Panorama internacional

Japão está criando tensões artificiais sobre Ilhas Curilas, diz Rússia

Maria Zakharova, representante oficial do Ministério das Relações Exteriores da Rússia, criticou a postura do Japão sobre a pertença territorial do arquipélago no Extremo Oriente russo e apontou influência dos EUA.
Sputnik
O Japão está criando tensões artificialmente no que toca à soberania das Ilhas Curilas, afirmou Maria Zakharova, representante oficial do Ministério das Relações Exteriores da Rússia.
"Vejam todas as nossas declarações sobre a intensificação da histeria [e] tensão em torno da questão territorial. Segundo me parece, a liderança japonesa, durante todo o tempo que podia ter sido dedicado à construção de relações normais e plenas, econômicas, financeiras e culturais com nosso país, gasta toda a sua energia e paixão com a fixação neste tema. De todas as vezes nos referimos à natureza artificial deste problema e sua intensificação", disse Zakharova em vídeo de domingo (6) no canal Solovyov Live no YouTube.

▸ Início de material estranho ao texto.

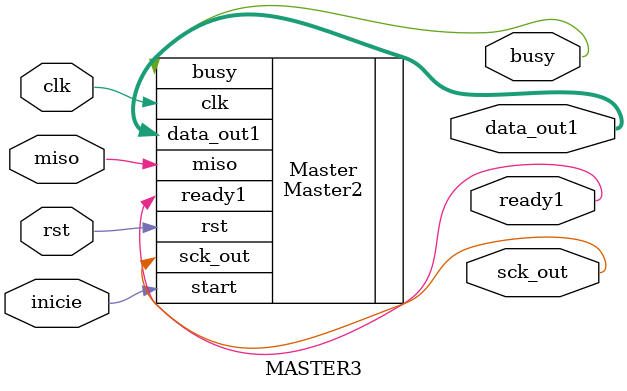
<source format=v>
`timescale 1ns / 1ps
module MASTER3( input wire clk, rst, miso, inicie, output  ready1, output wire busy, sck_out, output [15:0] data_out1
    );
	 
	 
	 

//CSgenerator#(.N(12),.Divisor(2268),.N1(8),.PULSED(138)) GENERADOR_cs (.clk(clk),.rst(rst),.clk_out(x) );

Master2    Master ( .clk(clk), .rst(rst),.start(inicie),.miso(miso), .ready1(ready1), .busy(busy), .sck_out(sck_out), .data_out1(data_out1));


endmodule

</source>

"E essa artificialidade não surge simplesmente do nada, ela é alimentada. Por quem? Por uma certa parte do sistema político do Japão. Quem está atrás dela? Bem, agora o embaixador dos EUA [Rahm Emanuel] assumiu plenamente e o declarou. Será que tínhamos dúvidas disso? Nunca tivemos quaisquer dúvidas", comentou ela sobre as afirmações do representante norte-americano, que declarou que os EUA e o Japão têm a mesma posição sobre a pertença territorial das Ilhas Curilas do sul.
A representante da chancelaria russa sublinhou que os EUA se beneficiam de "manter esta questão em pé, porque ela impede o lado japonês de começar a implementar uma cooperação abrangente, mutuamente benéfica e promissora com nosso país".
O dia dos "territórios do norte" é comemorado no Japão todos os anos em 7 de fevereiro, no aniversário do Tratado de Shimoda de 1855, que previa a soberania do Japão sobre as ilhas Kunashir, Habomai, Shikotan e Iturup no sul do arquipélago, com as restantes passando a ser administradas pela Rússia.
Em 1956, a URSS e o Japão assinaram uma Declaração Conjunta em que Moscou concordou ponderar a entrega das ilhas Habomai e Shikotan, sendo que as restantes não foram abordadas. A URSS planejava que esta fosse a última palavra no conflito territorial, enquanto o Japão considerava o documento apenas parte da solução da questão.
No entanto, negociações posteriores não conseguiram avançar na resolução do problema, não havendo até hoje um acordo de paz assinado entre Moscou e Tóquio. Há suspeitas de que os EUA ameaçaram com o não retorno de Okinawa ao Japão (o que acabou por acontecer em 1972) se Tóquio não exigisse as Ilhas Curilas do sul. Moscou defende que o arquipélago passou a ser território da URSS após a Segunda Guerra Mundial, passando em seguida à Federação da Rússia.